[TO DO] Transcribe the part of the article about patient simulators that opens with the words containing "But Stan isn't" and closes with "speak through remotely.".

Stan D Ardman is no ordinary patient. He's survived repeated heart failure, asthma attacks, fluid on the lungs and dehydration. The 30-year-old has even undergone a sex change to become a "granny", only for the transformation to be reversed hours later.
But Stan isn't an extra on ER, he's one of two new computer-controlled manikins being piloted at the University of Bristol to give medical students the chance of performing complex treatments they wouldn't be allowed to perform on real people, such as inserting drips into veins.
The manikins, officially known as human patient simulators, breathe, blink and urinate - and can be programmed to simulate a wide range of illnesses and reactions to different drugs.
The life-size dummies, which look something like giant Action Men or Ken dolls, can also be made to talk via a microphone in their heads, which teachers can speak through remotely.
Stan D Ardman - standard man - is the baseline programme for a healthy 30-year-old with a broken ankle. As the manikins come with both male and female genitalia, he can be turned into a healthy woman in her 70s, known as "standard granny", to demonstrate the effects of ageing.
Students will be able to use the simulators at Bristol University's new centre for excellence in teaching and learning from next January. Dr Judy Harris, deputy head of the department of physiology, told SocietyGuardian.co.uk that the manikins will revolutionise medical training.
She said: "Students have always performed a range of basic medical procedures on each other, such as monitoring their breathing and heart rate. But they can't practise invasive techniques on each other, such as putting catheters in."
"But the manikins can be programmed to simulate dozens of conditions in patients of different ages - high and low blood pressure, heart failure, irregular heart beat, asthma, fluid on the lungs, haemorrhage and shock.
"It can simulate the body's response to high altitude, show the effect of dehydration on the amount of urine produced, or what happens to someone's blood pressure after a traffic accident. Its pulse rate, the amount of oxygen it consumes and the level of carbon dioxide it produces depends on its health."
Dr Harris said the manikin's sex could be changed because some procedures, such as urinary catheterization, differed for men and women.
However, she admitted the manikins were so realistic they were a bit creepy. "They do blink spontaneously, which does take people by surprise," she said.
Leigh Bissett, the chairman of the British Medical Association's medical students' committee, learned to his cost just how realistic patient simulators can be when he had to fit one with a urinary catheter during a medical exam.
Mr Bissett, who studies at the University of East Anglia, said: "I was the first to do it that morning and the simulators' valves can be a bit stiff. I got absolutely drenched and was very wet for the rest of the exam. You can control the flow of urine but I think my examiner was enjoying seeing me suffer."

(Landmark coordinate records)
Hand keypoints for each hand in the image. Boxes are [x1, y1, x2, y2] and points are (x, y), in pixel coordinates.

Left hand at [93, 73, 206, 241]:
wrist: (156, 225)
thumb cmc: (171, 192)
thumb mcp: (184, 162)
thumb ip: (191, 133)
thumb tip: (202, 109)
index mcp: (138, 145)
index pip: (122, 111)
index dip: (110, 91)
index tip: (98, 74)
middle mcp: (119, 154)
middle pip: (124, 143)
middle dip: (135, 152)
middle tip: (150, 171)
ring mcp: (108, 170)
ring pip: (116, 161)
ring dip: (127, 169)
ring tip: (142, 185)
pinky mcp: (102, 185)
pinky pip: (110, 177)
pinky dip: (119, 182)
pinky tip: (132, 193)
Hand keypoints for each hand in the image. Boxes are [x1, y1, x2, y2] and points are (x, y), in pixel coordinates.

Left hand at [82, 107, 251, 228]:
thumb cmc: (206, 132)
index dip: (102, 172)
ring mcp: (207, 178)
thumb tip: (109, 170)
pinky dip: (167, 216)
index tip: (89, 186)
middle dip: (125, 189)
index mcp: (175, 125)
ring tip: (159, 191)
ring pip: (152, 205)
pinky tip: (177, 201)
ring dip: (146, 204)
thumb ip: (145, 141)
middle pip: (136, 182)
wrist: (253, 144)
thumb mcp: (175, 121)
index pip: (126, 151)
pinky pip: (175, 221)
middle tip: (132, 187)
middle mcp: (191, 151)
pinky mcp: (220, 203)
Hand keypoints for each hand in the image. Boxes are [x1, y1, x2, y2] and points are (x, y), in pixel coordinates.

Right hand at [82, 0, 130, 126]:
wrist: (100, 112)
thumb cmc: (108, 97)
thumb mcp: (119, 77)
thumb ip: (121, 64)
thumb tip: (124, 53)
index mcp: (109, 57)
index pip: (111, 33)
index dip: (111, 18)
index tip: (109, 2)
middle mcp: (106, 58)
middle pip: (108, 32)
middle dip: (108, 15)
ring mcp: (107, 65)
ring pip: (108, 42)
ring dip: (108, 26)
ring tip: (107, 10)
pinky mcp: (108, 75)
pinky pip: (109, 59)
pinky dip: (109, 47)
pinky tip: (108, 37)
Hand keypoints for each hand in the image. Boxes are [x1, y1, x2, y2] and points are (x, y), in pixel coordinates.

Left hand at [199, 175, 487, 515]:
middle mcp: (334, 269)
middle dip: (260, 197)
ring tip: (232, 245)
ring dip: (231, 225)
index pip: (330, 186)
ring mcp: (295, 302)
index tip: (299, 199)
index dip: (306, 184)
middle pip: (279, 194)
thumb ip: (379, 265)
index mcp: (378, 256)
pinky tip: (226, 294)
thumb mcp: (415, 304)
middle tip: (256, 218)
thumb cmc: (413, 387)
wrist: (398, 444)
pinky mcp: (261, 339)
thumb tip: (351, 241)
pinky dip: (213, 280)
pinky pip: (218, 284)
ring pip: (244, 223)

...

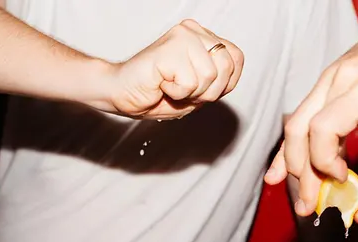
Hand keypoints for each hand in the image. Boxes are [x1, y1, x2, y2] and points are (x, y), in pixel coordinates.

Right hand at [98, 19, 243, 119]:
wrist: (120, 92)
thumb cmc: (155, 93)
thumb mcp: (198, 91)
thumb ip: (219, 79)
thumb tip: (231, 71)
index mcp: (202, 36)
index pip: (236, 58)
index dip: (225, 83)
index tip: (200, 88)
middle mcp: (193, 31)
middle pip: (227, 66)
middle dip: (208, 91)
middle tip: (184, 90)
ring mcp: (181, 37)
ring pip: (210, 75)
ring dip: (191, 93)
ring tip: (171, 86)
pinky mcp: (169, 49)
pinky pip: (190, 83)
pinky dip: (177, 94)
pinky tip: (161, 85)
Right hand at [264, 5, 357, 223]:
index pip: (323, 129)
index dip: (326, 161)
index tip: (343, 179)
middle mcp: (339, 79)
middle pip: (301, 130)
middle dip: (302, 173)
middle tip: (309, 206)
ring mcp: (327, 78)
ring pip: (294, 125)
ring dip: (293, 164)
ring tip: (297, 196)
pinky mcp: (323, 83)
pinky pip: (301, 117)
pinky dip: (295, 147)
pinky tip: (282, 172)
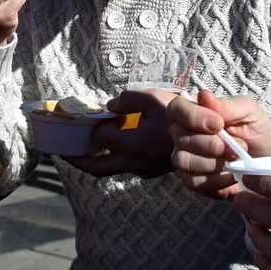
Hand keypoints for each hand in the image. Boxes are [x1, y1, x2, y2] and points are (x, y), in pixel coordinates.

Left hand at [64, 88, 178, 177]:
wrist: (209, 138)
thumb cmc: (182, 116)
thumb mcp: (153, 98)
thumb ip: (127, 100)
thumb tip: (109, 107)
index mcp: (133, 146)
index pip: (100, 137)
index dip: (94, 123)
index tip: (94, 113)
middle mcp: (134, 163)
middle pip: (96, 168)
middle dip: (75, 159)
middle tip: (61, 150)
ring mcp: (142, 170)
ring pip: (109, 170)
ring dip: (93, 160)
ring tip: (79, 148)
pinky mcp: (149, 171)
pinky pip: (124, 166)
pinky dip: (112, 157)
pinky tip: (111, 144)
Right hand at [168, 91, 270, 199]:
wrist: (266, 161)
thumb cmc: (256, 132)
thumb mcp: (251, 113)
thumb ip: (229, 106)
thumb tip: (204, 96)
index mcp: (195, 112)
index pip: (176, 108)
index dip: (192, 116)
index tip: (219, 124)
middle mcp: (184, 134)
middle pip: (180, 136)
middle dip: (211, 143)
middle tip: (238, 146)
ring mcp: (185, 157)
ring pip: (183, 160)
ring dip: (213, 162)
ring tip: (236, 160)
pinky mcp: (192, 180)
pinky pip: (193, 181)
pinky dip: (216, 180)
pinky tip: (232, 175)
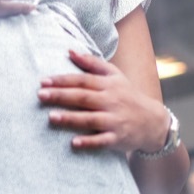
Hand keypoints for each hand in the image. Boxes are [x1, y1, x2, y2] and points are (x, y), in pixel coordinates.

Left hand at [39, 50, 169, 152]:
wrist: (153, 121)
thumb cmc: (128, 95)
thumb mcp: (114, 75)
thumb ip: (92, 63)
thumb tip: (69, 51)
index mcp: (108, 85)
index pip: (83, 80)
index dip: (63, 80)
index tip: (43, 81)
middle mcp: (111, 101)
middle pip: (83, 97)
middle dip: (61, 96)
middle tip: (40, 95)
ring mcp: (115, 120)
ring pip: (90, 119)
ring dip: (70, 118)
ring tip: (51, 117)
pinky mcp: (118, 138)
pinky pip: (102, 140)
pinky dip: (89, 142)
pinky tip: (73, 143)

[TASK RESULT]
But Stan isn't an extra on ER, he's one of two new computer-controlled manikins being piloted at the University of Bristol to give medical students the chance of performing complex treatments they wouldn't be allowed to perform on real people, such as inserting drips into veins.
The manikins, officially known as human patient simulators, breathe, blink and urinate - and can be programmed to simulate a wide range of illnesses and reactions to different drugs.
The life-size dummies, which look something like giant Action Men or Ken dolls, can also be made to talk via a microphone in their heads, which teachers can speak through remotely.